→ SEZIONE DI TESTO
++++++++++++++++++++
In una settimana ci sono 168 ore. 56 le spendiamo a dormire, delle restanti 112 ne dedichiamo almeno 40 (quelle in cui abbiamo più energia a disposizione) al lavoro. Ce ne restano solo 72 per vivere o, per meglio dire, per riposarci in vista della successiva giornata lavorativa. Una realtà che chi lavora in Italia, quartultima nella classifica stilata dal sito “Remote” sui paesi europei con il miglior bilanciamento tra vita e lavoro, conosce bene. Ultimamente, persino alcune aziende sembrano aver assunto consapevolezza sul tema, a tal punto da sperimentare metodi innovativi per organizzare il lavoro che garantiscano un miglior equilibrio tra vita privata e professionale ai propri dipendenti. Uno fra tutti: la settimana corta che, partendo da pionieri come Intesa SanPaolo e Lavazza fino ai nuovi arrivati come Essilor Luxottica o Lamborghini, sta riscontrando sempre più successo. Ma cosa si cela dietro alla scelta di concedere un “work-life balance” migliore ai propri dipendenti? Quali sarebbero gli effetti di tale scelta sulla nostra economia e sulla nostra società? 

Per quanto riguarda le conseguenze economiche, possiamo ricavare delle previsioni interessanti dalla teoria del lavoratore (ovvero quel modello microeconomico che studia il compromesso ottimale, per il lavoratore, tra tempo libero e ore dedicate al lavoro). 

Consideriamo i seguenti dati: 
T: Quantità totale di tempo in ore.

N: Ore dedicate al tempo libero.

L=T-N: Ore dedicate al lavoro.

C: Consumo totale di beni o servizi

W: Salario

B: Reddito non da lavoro.

Tali variabili si trovano nel seguente rapporto fra di loro: 

PC + WN <= WT + B 

In altre parole, la spesa totale del consumatore, sommata al costo opportunità del suo tempo libero (ovvero il guadagno a cui sta rinunciando pur di godere del suo tempo libero), deve essere necessariamente inferiore o uguale al suo reddito da lavoro e non. 

Si può anche tracciare un grafico che ha C sull’asse delle ordinate e N sull’asse delle ascisse. La retta blu rappresenta quei punti in cui il lavoratore spende tutto il suo reddito.
++++++++++++++++++++
→ DATI ELENCATI
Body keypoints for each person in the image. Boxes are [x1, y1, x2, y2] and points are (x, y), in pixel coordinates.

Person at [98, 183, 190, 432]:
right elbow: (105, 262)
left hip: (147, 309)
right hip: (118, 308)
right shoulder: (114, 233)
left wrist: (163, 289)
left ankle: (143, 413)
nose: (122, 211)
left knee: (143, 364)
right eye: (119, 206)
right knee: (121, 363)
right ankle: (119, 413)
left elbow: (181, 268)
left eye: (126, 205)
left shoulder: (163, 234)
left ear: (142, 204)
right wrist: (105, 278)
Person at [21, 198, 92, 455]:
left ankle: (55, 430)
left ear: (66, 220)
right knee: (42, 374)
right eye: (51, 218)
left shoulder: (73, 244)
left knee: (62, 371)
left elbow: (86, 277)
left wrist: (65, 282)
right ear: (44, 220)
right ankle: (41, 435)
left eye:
++++++++++++++++++++
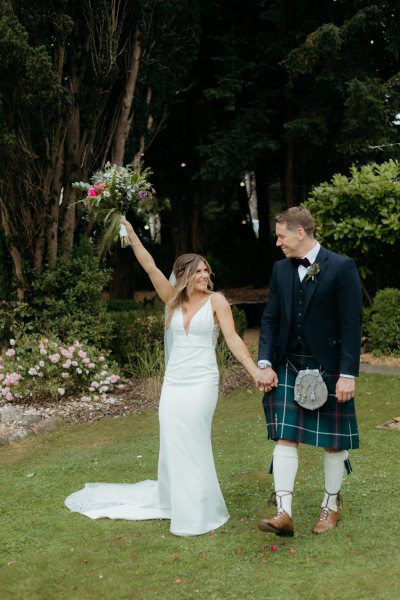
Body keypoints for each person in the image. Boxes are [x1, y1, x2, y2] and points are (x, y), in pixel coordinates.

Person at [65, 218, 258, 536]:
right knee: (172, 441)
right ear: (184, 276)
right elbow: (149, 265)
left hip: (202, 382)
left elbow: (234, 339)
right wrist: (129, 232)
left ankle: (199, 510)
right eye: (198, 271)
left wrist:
++++++++++++++++++++
→ COMPLETA QUANTO SEGUE
(A) Riassumi in forma più breve il paragrafo del testo sulla settimana corta che comincia con «In una settimana ci sono 168 ore», conservandone i fatti principali.
(B) Riprendi il testo sulla settimana corta e proseguilo dopo l'ultima frase riportata.

→ RISPOSTE AI COMPITI
(A) Delle 168 ore settimanali, 56 vanno al sonno e almeno 40, quelle con più energia, al lavoro. Ne restano 72, usate soprattutto per riposarsi in vista del giorno lavorativo successivo. Lo sa bene chi lavora in Italia, quartultima tra i paesi europei per equilibrio tra vita e lavoro nella classifica del sito "Remote". Alcune aziende sperimentano ora modi nuovi di organizzare il lavoro per migliorare questo equilibrio. Il più diffuso è la settimana corta, adottata da pionieri come Intesa SanPaolo e Lavazza e da nuovi arrivati come Essilor Luxottica e Lamborghini. Restano aperte due domande: cosa spinga le aziende a questa scelta e quali effetti abbia su economia e società.

(B)
Se la settimana corta, come sembra, diminuirà le ore di lavoro e manterrà i salari invariati, WT crescerebbe in quanto la retribuzione oraria sarebbe maggiore (i lavoratori, infatti, avrebbero lo stesso guadagno lavorando meno ore). 

Graficamente, questo significa una maggiore inclinazione della retta:

Ma quale sarebbe la reazione del lavoratore all’aumento della retribuzione oraria? Ci sono diverse opzioni: se la sua scelta si trovava sulla retta di bilancio di colore blu, potrà scegliere di consumare la stessa quantità di C ma avendo a disposizione più tempo libero N.

In alternativa, potrebbe dedicare parte del tempo libero guadagnato ad una seconda occupazione, in modo tale da aumentare il suo potere d’acquisto e consumare ancora più quantità di C. 

Infine, se la scelta del consumatore precedentemente si trovava sotto la retta di bilancio (com’è probabile che sia visto che, nella vita reale, si evita di spendere totalmente il proprio reddito), è possibile che il lavoratore sia incentivato ad aumentare i consumi, vista la disponibilità di tempo libero aggiuntiva. 

Un’intuizione simile fu quella dell’imprenditore statunitense Ford, quando il mondo del lavoro era ben diverso e le ore settimanali dedicate alla propria occupazione erano notevolmente maggiori di 40. D’altra parte, tra le innovazioni del fordismo vi era proprio la riduzione dell’orario lavorativo dei dipendenti a 8 ore giornaliere e la garanzia, allo stesso tempo, di un salario superiore rispetto ai competitor. 

Il risultato? I dipendenti avevano sia il denaro che il tempo libero necessario per permettersi le automobili che loro stessi producevano. In breve, con l’adozione della settimana corta, probabilmente, assisteremo a conseguenze simili: più tempo libero, a parità di salario, significherebbe più consumi.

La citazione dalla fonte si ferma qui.